8) Help the sibling to feel that the child with autism is being not being given more special treatment than is necessary. Talk to the sibling about any differential treatment and explain how the autism might result in lower expectations in some areas. Older children will be able to understand any differences in treatment better than younger children. But even the child with autism can do chores and simple tasks around the house — do not underestimate their ability!
9) Be patient and understanding as the sibling(s) work through their feelings about have a sibling with autism. Just like a parent, this can take some time to do. If necessary, find a professional to help them. Listen to what they have to say. Let the sibling know that both positive and negative feelings about the sibling with autism are normal and acceptable. Reiterate what they say and verify that you understand what they are telling you. Another important thing is sharing some of your emotion, both positive and negative, so that they know it is not just them feeling that way.
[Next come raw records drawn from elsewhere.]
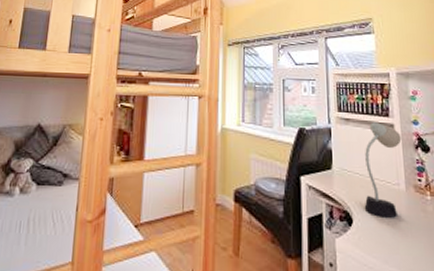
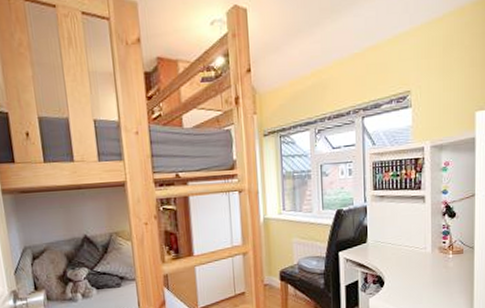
desk lamp: present [364,122,402,218] -> none [394,196,431,277]

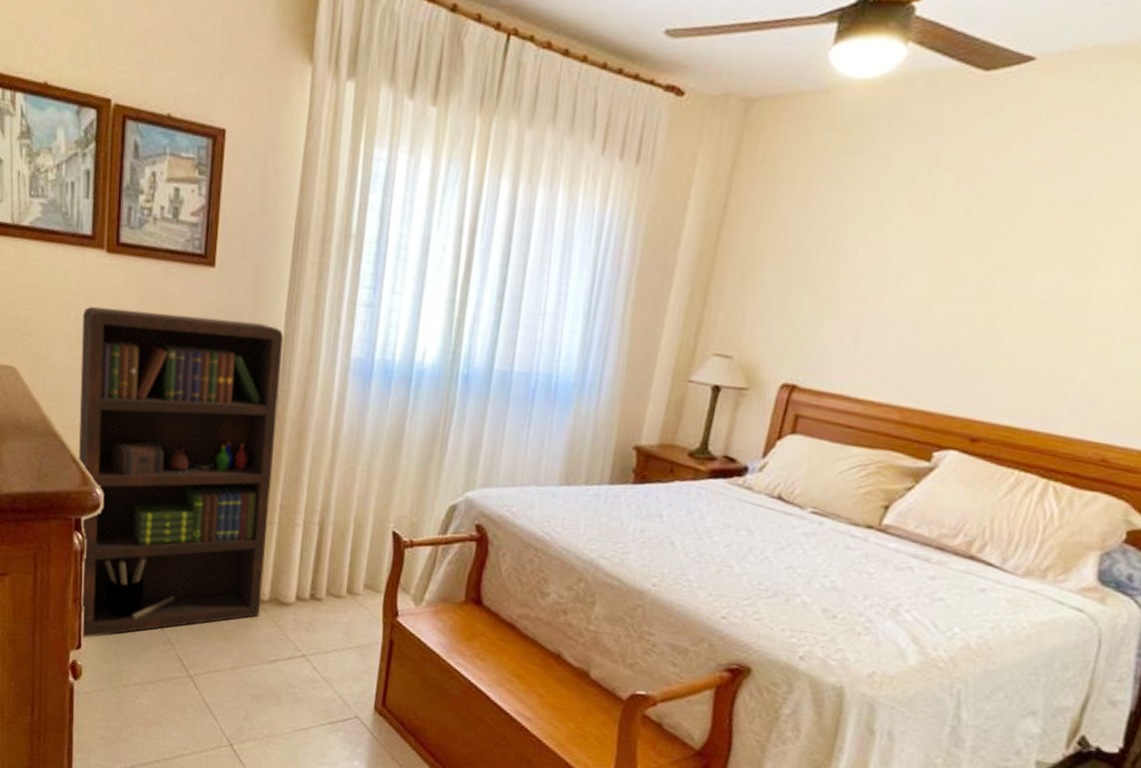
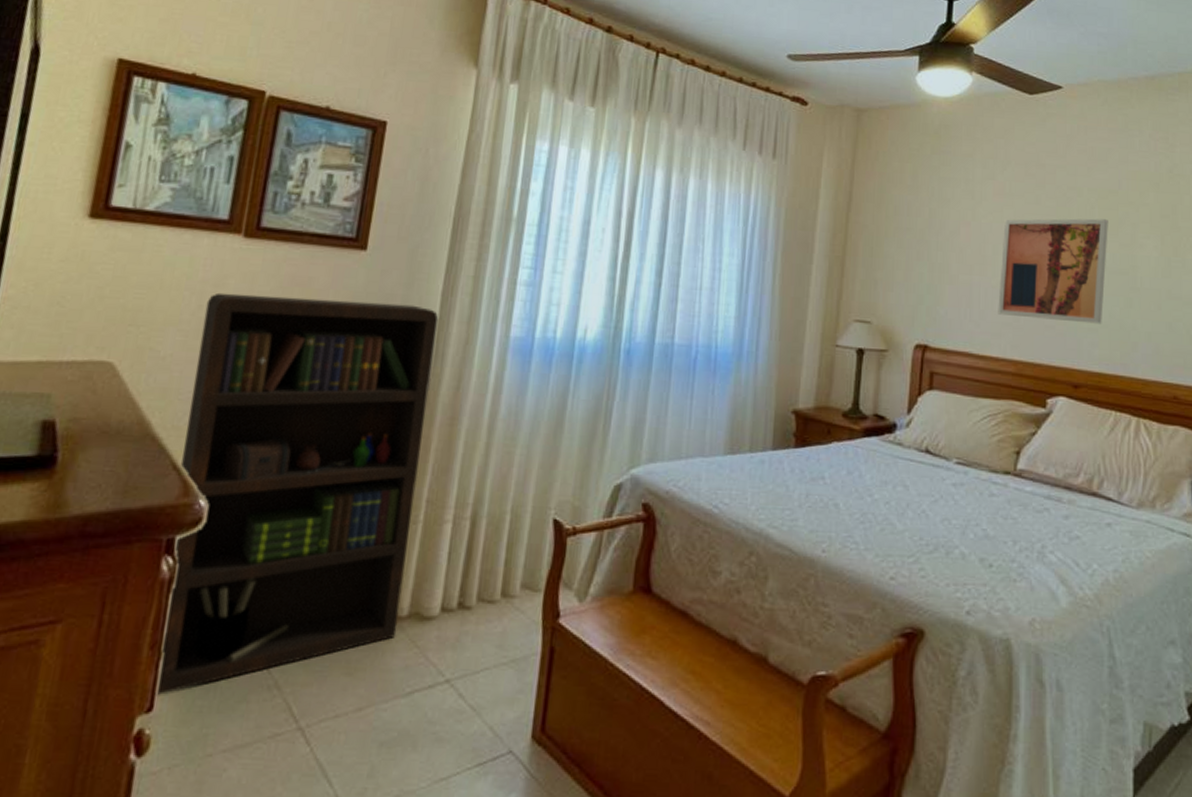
wall art: none [889,238,1063,370] -> present [998,218,1108,324]

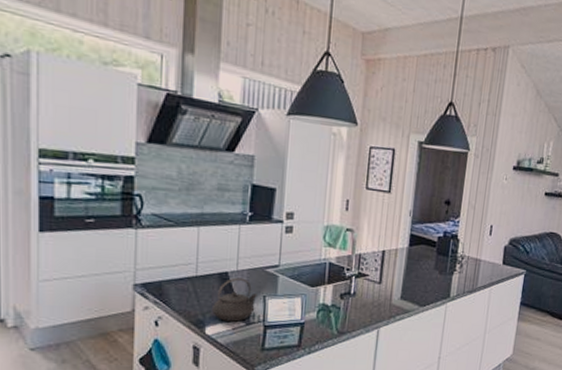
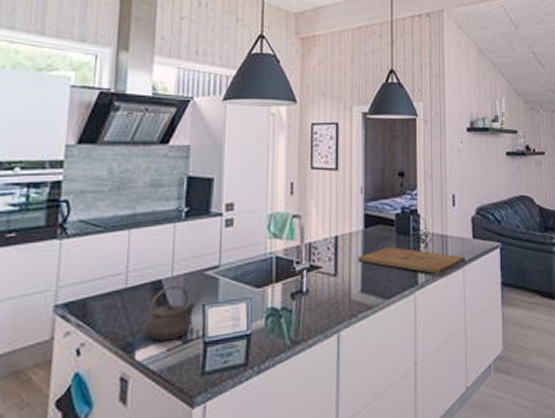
cutting board: none [401,264,494,290] -> present [358,247,466,274]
10) Make sure that the sibling(s) without autism have some time to spend as “normal” family time. Use resources such as friends, family or other supports in the community to care for the child with autism so that the rest of the family can participate in activities that would be too much for the child with autism. Time spent together without having to focus on the needs of the child with autism is a much needed break for everyone in the family.
11) Look for opportunities for the sibling(s) to learn that they are not the only ones growing up in a family where there is a member with autism. Maybe there is a sibling or family support group in your area. Or network with other parents who have a child(ren) with autism as well as children without autism. This will provide them with an opportunity to talk to someone else who understands their situation as well as provide some fun activities for them.
12) Help the child learn ways to respond to questions or comments from others who might not understand autism. Provide the sibling with information about autism and role play situations that they could possibly find themselves in. Some parents carry cards with information about autism to hand to people; this would be a great resource for siblings as well.
Siblings have the opportunity to build a life-long bond with each other, but if one of the siblings has autism it is harder to create that bond. Parents can help by being proactive in teaching siblings without autism to talk about their feelings, handle reactions from other people and learning ways to cope with the autism in the family.